> [Prompt]: Only the lines of the listing below that run from the line with "entgegen wirkt. Wie beim" through the line with "ưu điểm hơn 3G di động" are to be set down, word for word. Pictures stay out.

__________

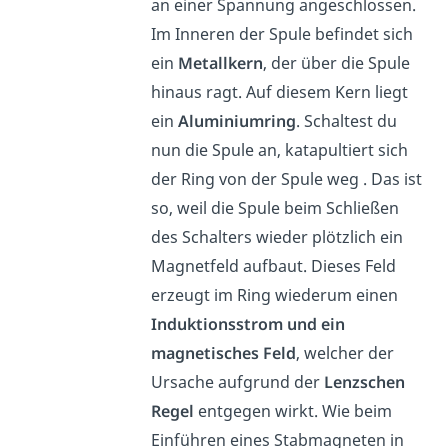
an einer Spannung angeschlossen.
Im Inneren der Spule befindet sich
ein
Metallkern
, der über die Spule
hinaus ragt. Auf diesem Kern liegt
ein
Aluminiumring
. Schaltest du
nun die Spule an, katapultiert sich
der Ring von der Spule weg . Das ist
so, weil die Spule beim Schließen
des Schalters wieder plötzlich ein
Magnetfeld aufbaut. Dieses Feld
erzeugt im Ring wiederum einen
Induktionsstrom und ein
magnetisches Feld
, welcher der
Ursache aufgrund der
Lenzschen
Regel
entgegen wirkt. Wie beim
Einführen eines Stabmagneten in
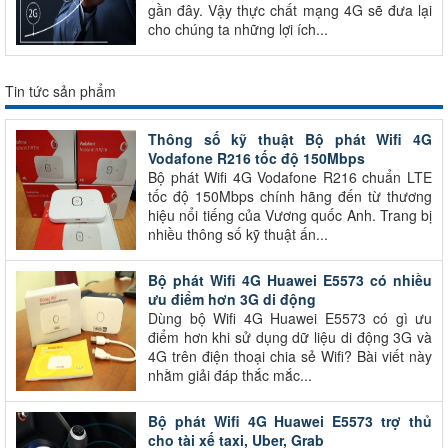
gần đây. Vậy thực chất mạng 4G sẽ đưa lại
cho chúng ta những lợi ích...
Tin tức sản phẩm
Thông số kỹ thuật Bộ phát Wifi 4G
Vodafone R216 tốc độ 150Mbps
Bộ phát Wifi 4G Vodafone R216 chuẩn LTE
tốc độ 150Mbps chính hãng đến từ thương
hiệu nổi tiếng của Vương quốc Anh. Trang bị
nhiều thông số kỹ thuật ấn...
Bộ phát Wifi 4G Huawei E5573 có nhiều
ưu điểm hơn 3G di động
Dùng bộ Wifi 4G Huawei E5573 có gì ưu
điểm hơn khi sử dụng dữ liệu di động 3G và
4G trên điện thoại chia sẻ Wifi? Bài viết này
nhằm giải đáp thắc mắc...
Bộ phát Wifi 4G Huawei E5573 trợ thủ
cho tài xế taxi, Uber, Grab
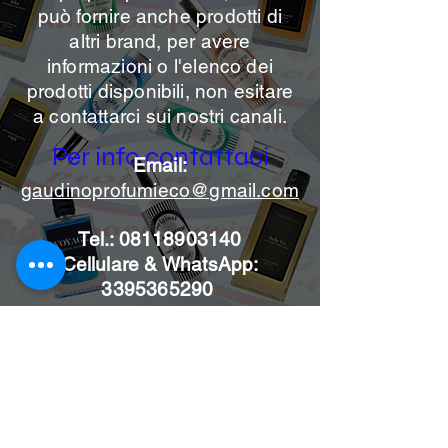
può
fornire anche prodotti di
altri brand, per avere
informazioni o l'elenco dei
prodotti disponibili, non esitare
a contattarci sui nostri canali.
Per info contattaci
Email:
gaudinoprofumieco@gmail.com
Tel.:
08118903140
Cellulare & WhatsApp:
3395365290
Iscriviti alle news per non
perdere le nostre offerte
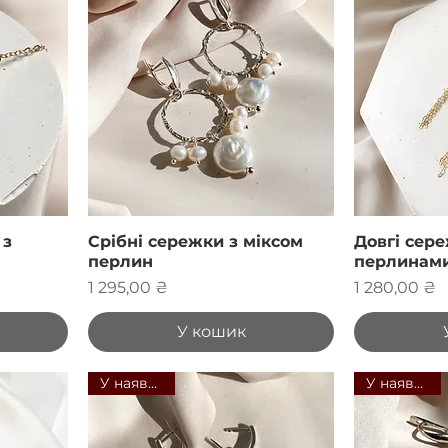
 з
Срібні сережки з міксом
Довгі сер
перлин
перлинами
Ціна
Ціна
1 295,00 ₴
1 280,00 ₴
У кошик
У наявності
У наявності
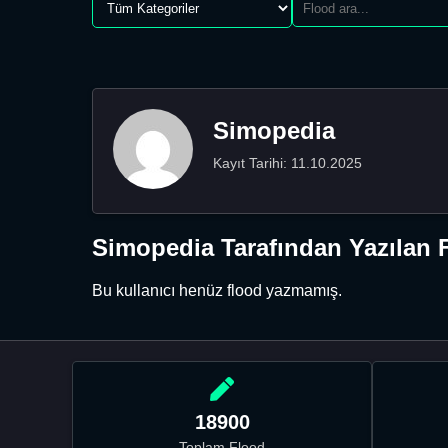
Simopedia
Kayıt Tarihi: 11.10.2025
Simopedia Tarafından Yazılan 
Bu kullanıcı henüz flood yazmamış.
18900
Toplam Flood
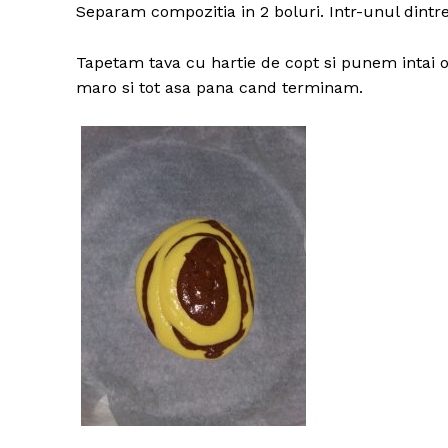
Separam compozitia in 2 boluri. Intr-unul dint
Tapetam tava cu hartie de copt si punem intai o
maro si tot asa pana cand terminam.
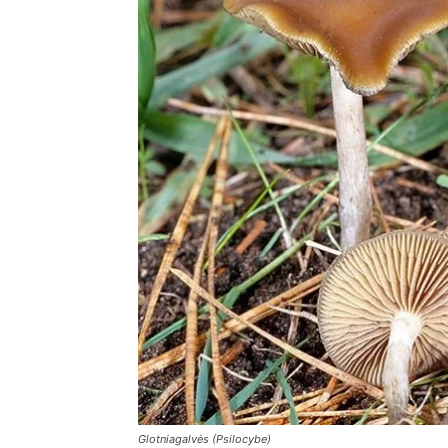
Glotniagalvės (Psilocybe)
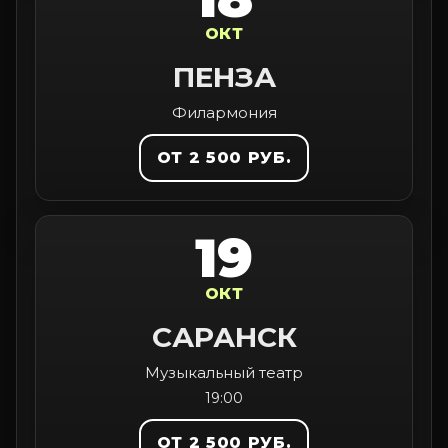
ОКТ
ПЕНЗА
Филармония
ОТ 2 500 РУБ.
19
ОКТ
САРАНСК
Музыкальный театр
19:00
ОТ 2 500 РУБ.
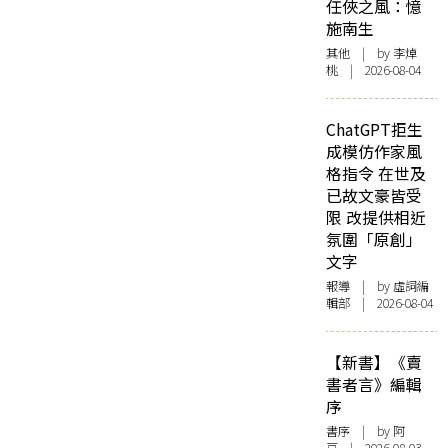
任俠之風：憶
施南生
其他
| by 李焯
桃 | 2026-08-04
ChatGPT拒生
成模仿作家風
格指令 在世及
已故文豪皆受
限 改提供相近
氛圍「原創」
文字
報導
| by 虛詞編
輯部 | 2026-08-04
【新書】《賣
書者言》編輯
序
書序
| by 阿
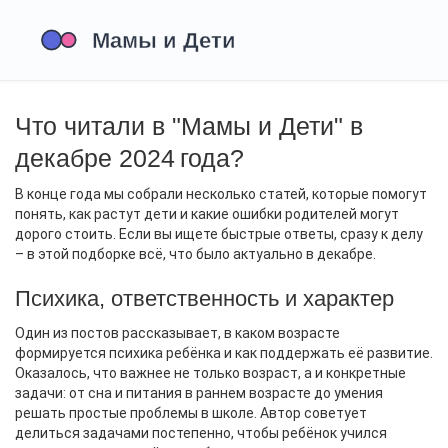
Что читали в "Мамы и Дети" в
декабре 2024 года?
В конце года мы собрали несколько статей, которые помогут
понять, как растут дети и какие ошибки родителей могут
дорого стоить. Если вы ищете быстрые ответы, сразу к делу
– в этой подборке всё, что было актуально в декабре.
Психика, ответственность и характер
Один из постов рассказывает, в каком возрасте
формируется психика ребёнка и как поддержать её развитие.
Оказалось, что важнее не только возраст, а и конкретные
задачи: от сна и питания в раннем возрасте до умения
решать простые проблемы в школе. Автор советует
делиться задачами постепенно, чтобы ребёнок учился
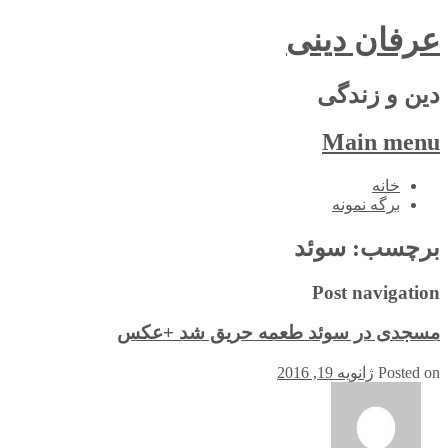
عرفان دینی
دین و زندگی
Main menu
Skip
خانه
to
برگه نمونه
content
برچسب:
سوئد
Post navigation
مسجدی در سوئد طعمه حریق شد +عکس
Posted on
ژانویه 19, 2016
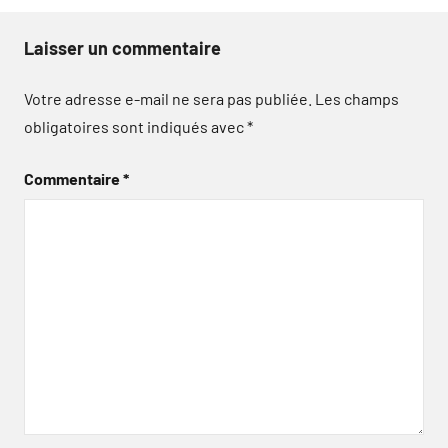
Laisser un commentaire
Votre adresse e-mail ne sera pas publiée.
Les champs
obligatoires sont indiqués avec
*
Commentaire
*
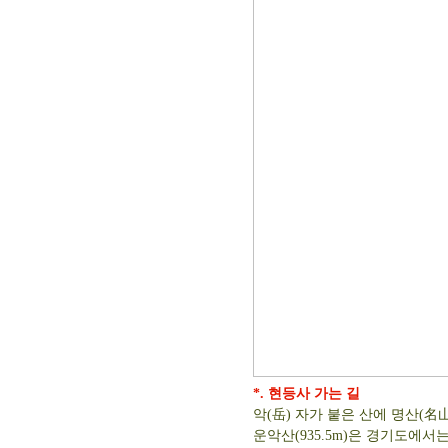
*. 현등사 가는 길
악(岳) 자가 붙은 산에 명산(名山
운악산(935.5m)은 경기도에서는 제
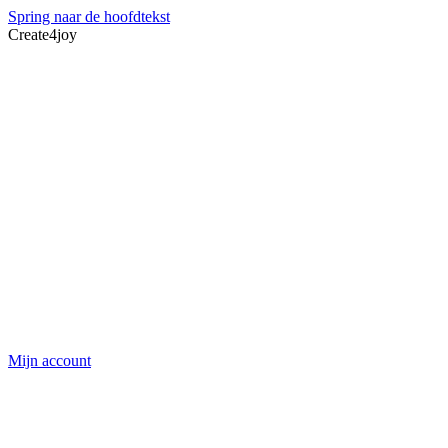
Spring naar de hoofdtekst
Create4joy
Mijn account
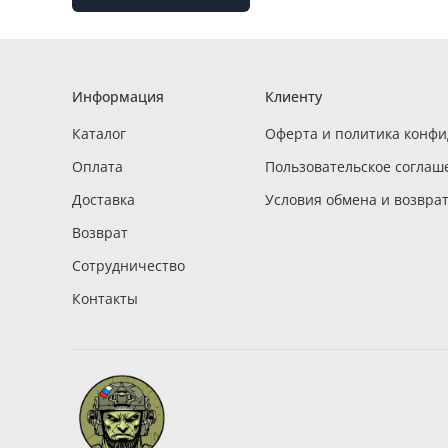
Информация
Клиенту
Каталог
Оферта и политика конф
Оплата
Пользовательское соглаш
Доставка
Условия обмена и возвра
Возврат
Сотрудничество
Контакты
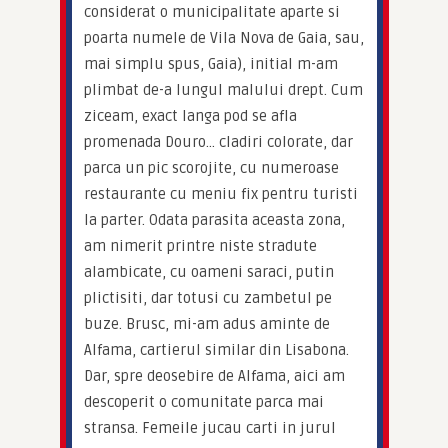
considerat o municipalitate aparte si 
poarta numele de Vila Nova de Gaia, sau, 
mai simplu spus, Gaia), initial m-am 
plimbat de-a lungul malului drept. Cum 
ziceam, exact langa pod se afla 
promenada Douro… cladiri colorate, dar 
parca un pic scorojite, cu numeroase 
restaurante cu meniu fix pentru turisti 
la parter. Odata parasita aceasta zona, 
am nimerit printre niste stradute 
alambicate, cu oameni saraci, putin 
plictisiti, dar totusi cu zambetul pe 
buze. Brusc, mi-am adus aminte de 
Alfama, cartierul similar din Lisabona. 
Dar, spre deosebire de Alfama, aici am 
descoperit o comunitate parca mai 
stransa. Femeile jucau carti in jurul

__________

> [Response to this task]:
entgegen wirkt. Wie beim
Einführen eines Stabmagneten in
gần đây. Vậy thực chất mạng 4G sẽ đưa lại
cho chúng ta những lợi ích...
Tin tức sản phẩm
Thông số kỹ thuật Bộ phát Wifi 4G
Vodafone R216 tốc độ 150Mbps
Bộ phát Wifi 4G Vodafone R216 chuẩn LTE
tốc độ 150Mbps chính hãng đến từ thương
hiệu nổi tiếng của Vương quốc Anh. Trang bị
nhiều thông số kỹ thuật ấn...
Bộ phát Wifi 4G Huawei E5573 có nhiều
ưu điểm hơn 3G di động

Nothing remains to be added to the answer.